(What is expected)
Reproduce the full text below about losing a childhood friend and a cousin, word for word.

I lost a good childhood friend last year. I cried my eyes out. We had just reconnected on FB a few years earlier but I never got the chance to see her in person one more time. I regret not talking to her more. I missed out on opportunities and it sucked. We had so many memories together and moments I don’t have with others. Only a select few remain deeply ingrained in my heart. She was one of them. It sucked.
I lost my cousin a couple days ago. That hurt. I bawled like a baby. I haven’t seen him since I was a kid but we maintained contact on Facebook and I daydreamed often about winning the lottery and stopping by and surprising them with tons of money. They mattered to me. My cousins, the ones that left a lasting impression in my childhood mind. My cousin who survived cancer. My cousin who I remember so vividly seeing him in the hospital while battling leukemia and almost crying, it smelled so bad in there. That’s what stuck with me. The smell, seeing him hooked up to so many tubes and not understanding why he had cancer or what that even meant. I remember like yesterday the images in my mind but he survived. We moved on to play like normal until my great Grammy died and the family divided and moved apart and I never saw them again but the memories stayed strong in my mind, an idol of sorts, a way I wanted to live with my own kids one day, big family gatherings and get togethers with all the kids playing and enjoying themselves. It left a lasting impact on me. I miss those days. I cry that I lost him before I could hug him one more time. I just hope I may one day get to hug my other cousins before life gets in the way once again. Jackie, Eric… I wonder about Flori but she never responds to my messages sometimes and leaves me wondering why so do I shut that door?? I need reassurance. I need to know I matter. I don’t want to waste my time on people who don’t care to look back or look ahead and see that family is a precious thing, life is valuable and fragile. But I’m not going to beg for it, I want it to be natural. My cousin Michael. Does he remember me? Little Stephen? Sigh….

[Dataset excerpts]
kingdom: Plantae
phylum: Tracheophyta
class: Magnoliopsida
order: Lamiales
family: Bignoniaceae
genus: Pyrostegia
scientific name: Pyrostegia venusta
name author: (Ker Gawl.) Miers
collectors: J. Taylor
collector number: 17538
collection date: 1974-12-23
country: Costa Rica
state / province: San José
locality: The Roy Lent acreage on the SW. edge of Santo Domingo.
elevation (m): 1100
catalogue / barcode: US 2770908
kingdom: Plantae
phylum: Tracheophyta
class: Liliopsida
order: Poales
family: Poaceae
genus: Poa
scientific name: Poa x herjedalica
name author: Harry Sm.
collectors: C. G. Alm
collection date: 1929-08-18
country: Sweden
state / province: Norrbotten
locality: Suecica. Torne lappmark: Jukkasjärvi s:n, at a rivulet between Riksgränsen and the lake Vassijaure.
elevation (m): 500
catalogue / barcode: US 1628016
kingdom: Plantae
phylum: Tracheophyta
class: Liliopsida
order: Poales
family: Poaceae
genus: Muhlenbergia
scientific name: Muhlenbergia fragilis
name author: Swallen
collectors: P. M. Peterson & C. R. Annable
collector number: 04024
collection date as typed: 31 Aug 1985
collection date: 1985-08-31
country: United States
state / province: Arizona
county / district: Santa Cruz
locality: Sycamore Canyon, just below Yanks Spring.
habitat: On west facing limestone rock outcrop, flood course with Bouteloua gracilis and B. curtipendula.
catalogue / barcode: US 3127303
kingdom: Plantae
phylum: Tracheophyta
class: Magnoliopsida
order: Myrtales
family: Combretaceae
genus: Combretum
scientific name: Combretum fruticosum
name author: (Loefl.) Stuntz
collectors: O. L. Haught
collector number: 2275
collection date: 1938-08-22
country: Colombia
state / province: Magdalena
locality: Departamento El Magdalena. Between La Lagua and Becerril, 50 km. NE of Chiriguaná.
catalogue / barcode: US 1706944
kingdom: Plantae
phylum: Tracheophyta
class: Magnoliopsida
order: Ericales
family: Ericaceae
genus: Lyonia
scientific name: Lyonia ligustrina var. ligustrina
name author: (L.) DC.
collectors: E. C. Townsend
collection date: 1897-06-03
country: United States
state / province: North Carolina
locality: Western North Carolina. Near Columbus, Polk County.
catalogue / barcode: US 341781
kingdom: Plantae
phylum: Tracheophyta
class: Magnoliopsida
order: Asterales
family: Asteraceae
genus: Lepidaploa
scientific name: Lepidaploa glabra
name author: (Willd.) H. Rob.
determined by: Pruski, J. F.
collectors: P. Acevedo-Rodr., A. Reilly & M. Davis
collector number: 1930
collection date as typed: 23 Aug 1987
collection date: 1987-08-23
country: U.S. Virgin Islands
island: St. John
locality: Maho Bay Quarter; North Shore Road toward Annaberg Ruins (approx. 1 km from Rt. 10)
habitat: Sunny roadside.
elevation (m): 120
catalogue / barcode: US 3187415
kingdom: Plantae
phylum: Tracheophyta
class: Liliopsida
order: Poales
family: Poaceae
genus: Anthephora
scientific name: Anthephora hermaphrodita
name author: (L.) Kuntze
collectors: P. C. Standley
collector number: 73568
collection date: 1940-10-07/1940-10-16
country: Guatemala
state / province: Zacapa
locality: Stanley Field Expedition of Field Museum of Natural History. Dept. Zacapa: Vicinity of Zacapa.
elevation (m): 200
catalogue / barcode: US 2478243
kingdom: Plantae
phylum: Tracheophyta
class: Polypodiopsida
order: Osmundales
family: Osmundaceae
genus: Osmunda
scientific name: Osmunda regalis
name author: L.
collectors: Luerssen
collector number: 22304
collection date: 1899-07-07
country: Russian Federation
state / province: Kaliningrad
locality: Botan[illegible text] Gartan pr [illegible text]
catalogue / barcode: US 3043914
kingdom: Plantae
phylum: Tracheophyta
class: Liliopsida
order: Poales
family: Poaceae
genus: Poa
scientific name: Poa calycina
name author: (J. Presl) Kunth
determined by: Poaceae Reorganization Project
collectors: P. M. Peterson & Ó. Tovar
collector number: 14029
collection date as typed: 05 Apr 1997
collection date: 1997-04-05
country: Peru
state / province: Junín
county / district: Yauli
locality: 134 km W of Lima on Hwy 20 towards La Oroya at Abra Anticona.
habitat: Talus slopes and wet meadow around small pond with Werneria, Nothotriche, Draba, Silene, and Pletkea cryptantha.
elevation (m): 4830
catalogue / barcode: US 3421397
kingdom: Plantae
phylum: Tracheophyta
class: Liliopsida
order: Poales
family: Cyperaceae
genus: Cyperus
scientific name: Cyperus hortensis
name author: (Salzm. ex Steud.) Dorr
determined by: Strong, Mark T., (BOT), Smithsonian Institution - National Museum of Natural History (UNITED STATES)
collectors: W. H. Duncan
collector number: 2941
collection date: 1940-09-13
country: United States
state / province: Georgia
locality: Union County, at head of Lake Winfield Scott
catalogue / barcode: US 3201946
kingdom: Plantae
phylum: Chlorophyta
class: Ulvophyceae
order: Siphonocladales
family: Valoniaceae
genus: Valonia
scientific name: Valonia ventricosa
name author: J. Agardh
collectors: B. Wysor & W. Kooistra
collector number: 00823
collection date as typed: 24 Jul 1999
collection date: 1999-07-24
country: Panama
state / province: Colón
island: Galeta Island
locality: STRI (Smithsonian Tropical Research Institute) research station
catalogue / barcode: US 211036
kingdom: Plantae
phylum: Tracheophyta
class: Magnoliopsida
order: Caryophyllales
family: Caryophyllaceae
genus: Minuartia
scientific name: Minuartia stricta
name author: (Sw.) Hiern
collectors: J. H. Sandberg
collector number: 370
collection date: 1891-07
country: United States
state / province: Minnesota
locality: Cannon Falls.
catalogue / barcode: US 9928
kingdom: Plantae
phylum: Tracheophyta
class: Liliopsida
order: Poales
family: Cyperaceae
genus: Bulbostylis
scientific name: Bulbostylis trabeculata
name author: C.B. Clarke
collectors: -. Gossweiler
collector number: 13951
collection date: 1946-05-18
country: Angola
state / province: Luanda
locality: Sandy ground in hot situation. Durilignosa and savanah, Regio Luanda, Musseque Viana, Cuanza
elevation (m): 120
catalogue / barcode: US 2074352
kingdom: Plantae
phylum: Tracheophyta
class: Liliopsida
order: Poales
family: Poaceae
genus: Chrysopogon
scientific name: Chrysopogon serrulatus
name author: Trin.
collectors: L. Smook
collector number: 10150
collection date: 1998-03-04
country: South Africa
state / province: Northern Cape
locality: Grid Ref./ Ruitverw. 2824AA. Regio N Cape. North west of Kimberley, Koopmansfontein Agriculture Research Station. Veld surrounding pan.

(Answer to the exercise)
I lost a good childhood friend last year. I cried my eyes out. We had just reconnected on FB a few years earlier but I never got the chance to see her in person one more time. I regret not talking to her more. I missed out on opportunities and it sucked. We had so many memories together and moments I don’t have with others. Only a select few remain deeply ingrained in my heart. She was one of them. It sucked.
I lost my cousin a couple days ago. That hurt. I bawled like a baby. I haven’t seen him since I was a kid but we maintained contact on Facebook and I daydreamed often about winning the lottery and stopping by and surprising them with tons of money. They mattered to me. My cousins, the ones that left a lasting impression in my childhood mind. My cousin who survived cancer. My cousin who I remember so vividly seeing him in the hospital while battling leukemia and almost crying, it smelled so bad in there. That’s what stuck with me. The smell, seeing him hooked up to so many tubes and not understanding why he had cancer or what that even meant. I remember like yesterday the images in my mind but he survived. We moved on to play like normal until my great Grammy died and the family divided and moved apart and I never saw them again but the memories stayed strong in my mind, an idol of sorts, a way I wanted to live with my own kids one day, big family gatherings and get togethers with all the kids playing and enjoying themselves. It left a lasting impact on me. I miss those days. I cry that I lost him before I could hug him one more time. I just hope I may one day get to hug my other cousins before life gets in the way once again. Jackie, Eric… I wonder about Flori but she never responds to my messages sometimes and leaves me wondering why so do I shut that door?? I need reassurance. I need to know I matter. I don’t want to waste my time on people who don’t care to look back or look ahead and see that family is a precious thing, life is valuable and fragile. But I’m not going to beg for it, I want it to be natural. My cousin Michael. Does he remember me? Little Stephen? Sigh….